[EXERCISE BRIEF] Any picture in the data below should be skipped, while every line is repeated exactly.

[DATA SECTION]
——

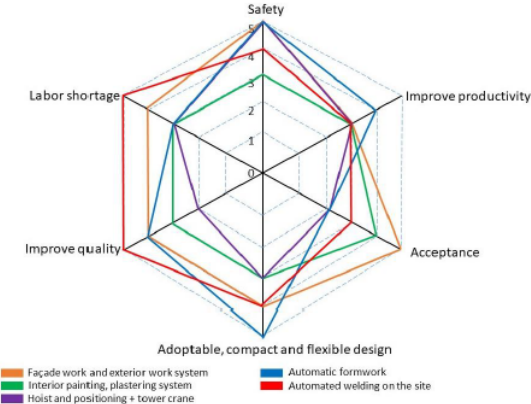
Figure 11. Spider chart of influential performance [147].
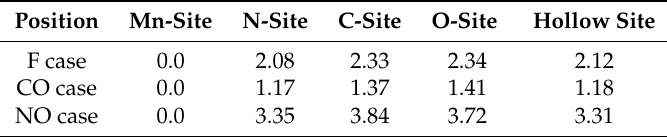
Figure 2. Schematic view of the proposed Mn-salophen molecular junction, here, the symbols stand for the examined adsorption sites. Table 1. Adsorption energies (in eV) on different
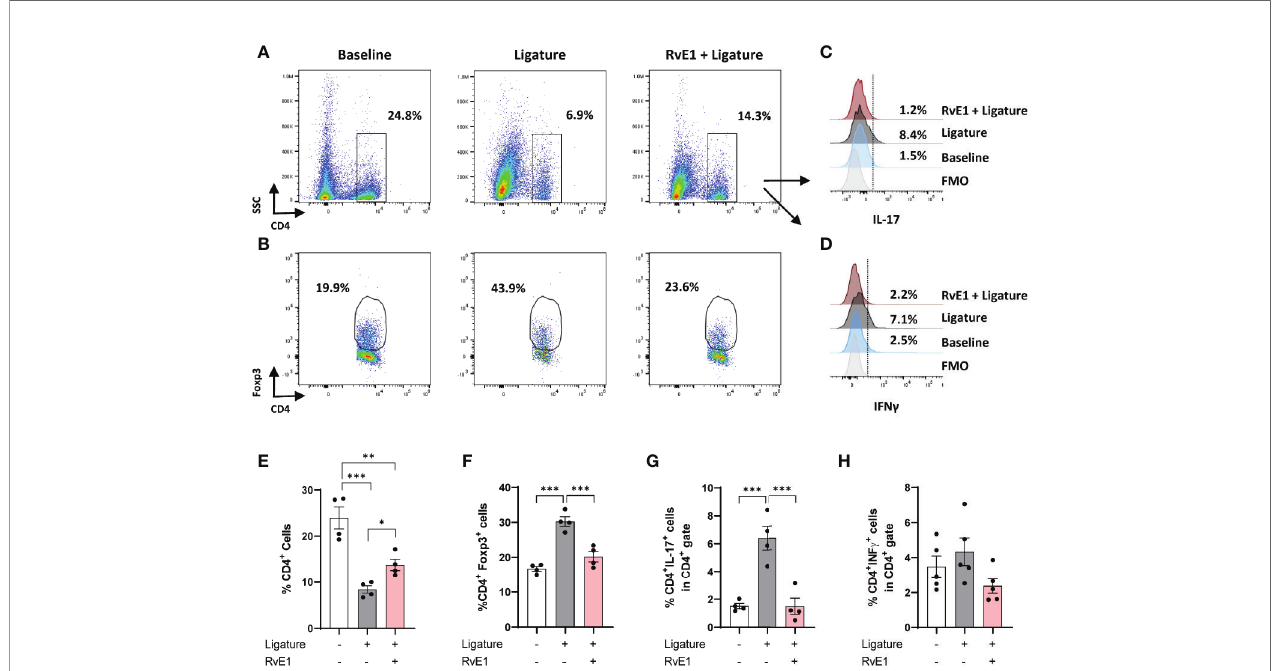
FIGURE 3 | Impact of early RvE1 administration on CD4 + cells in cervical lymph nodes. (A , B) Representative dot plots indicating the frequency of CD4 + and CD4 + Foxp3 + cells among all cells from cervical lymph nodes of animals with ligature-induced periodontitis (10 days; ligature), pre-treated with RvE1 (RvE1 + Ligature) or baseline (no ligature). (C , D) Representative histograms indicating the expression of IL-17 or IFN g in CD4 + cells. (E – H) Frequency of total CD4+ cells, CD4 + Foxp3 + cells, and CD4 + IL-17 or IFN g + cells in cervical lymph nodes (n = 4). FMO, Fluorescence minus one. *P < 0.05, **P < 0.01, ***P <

——

[YOUR RESPONSE]
Figure 11. Spider chart of influential performance [147].
Figure 2. Schematic view of the proposed Mn-salophen molecular junction, here, the symbols stand for the examined adsorption sites. Table 1. Adsorption energies (in eV) on different
FIGURE 3 | Impact of early RvE1 administration on CD4 + cells in cervical lymph nodes. (A , B) Representative dot plots indicating the frequency of CD4 + and CD4 + Foxp3 + cells among all cells from cervical lymph nodes of animals with ligature-induced periodontitis (10 days; ligature), pre-treated with RvE1 (RvE1 + Ligature) or baseline (no ligature). (C , D) Representative histograms indicating the expression of IL-17 or IFN g in CD4 + cells. (E – H) Frequency of total CD4+ cells, CD4 + Foxp3 + cells, and CD4 + IL-17 or IFN g + cells in cervical lymph nodes (n = 4). FMO, Fluorescence minus one. *P < 0.05, **P < 0.01, ***P <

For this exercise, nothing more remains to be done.